A vessel contains two non-reactive gases neon (monoatomic) and oxygen (diatomic). The ratio of their partial pressures is 3:2. Estimate the ratio of
(i) number of molecules, and
(ii) mass density of neon and oxygen in the vessel.
Atomic mass of neon = 20.2 u, and molecular mass of oxygen = 32.0 u.

To solve the problem, we need to find the ratio of the number of molecules and the mass density of neon and oxygen in the vessel. We will follow these steps: ### Step 1: Understand the Given Information We have two gases: Neon (Ne) and Oxygen (O₂). The ratio of their partial pressures is given as: \[ P_{Ne} : P_{O_2} = 3 : 2 \] ### Step 2: Express Partial Pressures Let the total pressure of the system be \( P \). From the ratio of partial pressures, we can express the partial pressures of Neon and Oxygen as: \[ P_{Ne} = \frac{3}{5}P \quad \text{and} \quad P_{O_2} = \frac{2}{5}P \] ### Step 3: Relate Number of Molecules to Partial Pressure The number of molecules of a gas can be related to its partial pressure using the ideal gas law. For two gases at the same volume and temperature, the ratio of the number of molecules \( n_1 \) (for Neon) to \( n_2 \) (for Oxygen) is given by: \[ \frac{n_{Ne}}{n_{O_2}} = \frac{P_{Ne}}{P_{O_2}} \] Substituting the values we have: \[ \frac{n_{Ne}}{n_{O_2}} = \frac{3/5 P}{2/5 P} = \frac{3}{2} \] ### Step 4: Calculate the Ratio of Mass Densities The density \( \rho \) of a gas can be expressed as: \[ \rho = \frac{m}{V} \] where \( m \) is the mass and \( V \) is the volume. The mass can also be expressed in terms of the number of moles and molar mass: \[ m = n \cdot M \] where \( n \) is the number of moles and \( M \) is the molar mass.
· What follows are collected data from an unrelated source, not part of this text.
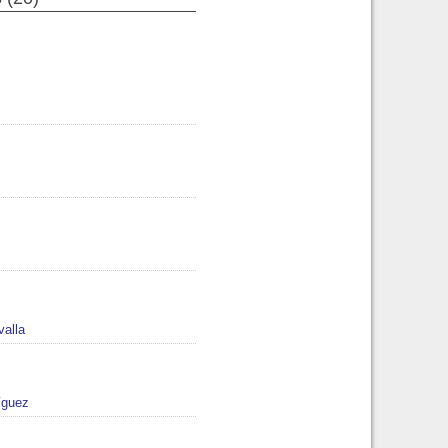
valla
íguez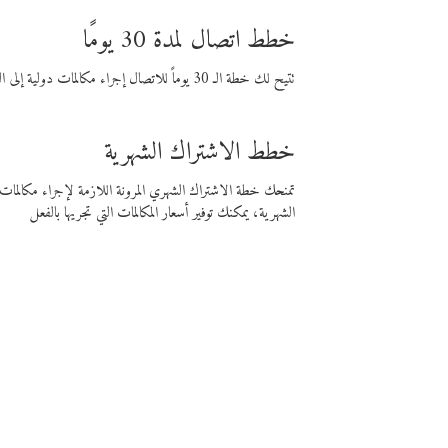
خطط اتصال لمدة 30 يومًا
تتيح لك خطة الـ 30 يوماً للاتصال إجراء مكالمات دولية إلى الوجهة التي تختارها لمدة 30 يوماً بأسعار فايبر المنخفضة.
خطط الاشتراك الشهرية
تمنحك خطة الاشتراك الشهري المرونة اللازمة لإجراء مكالم
الشهرية، يمكنك توفير أسعار المكالمات التي تجريها بالفعل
Thus, the density can be rewritten as: \[ \rho = \frac{n \cdot M}{V} \] For both gases, since the volume is the same, the ratio of densities becomes: \[ \frac{\rho_{Ne}}{\rho_{O_2}} = \frac{n_{Ne} \cdot M_{Ne}}{n_{O_2} \cdot M_{O_2}} \] Substituting the values we have: \[ \frac{\rho_{Ne}}{\rho_{O_2}} = \frac{\left( \frac{3}{2} n_{O_2} \right) \cdot 20.2}{n_{O_2} \cdot 32.0} \] This simplifies to: \[ \frac{\rho_{Ne}}{\rho_{O_2}} = \frac{3 \cdot 20.2}{2 \cdot 32.0} = \frac{60.6}{64.0} \approx 0.946875 \] ### Step 5: Final Answers Thus, the final ratios are: 1. The ratio of the number of molecules of Neon to Oxygen is \( \frac{3}{2} \). 2. The ratio of the mass densities of Neon to Oxygen is approximately \( 0.946875 \).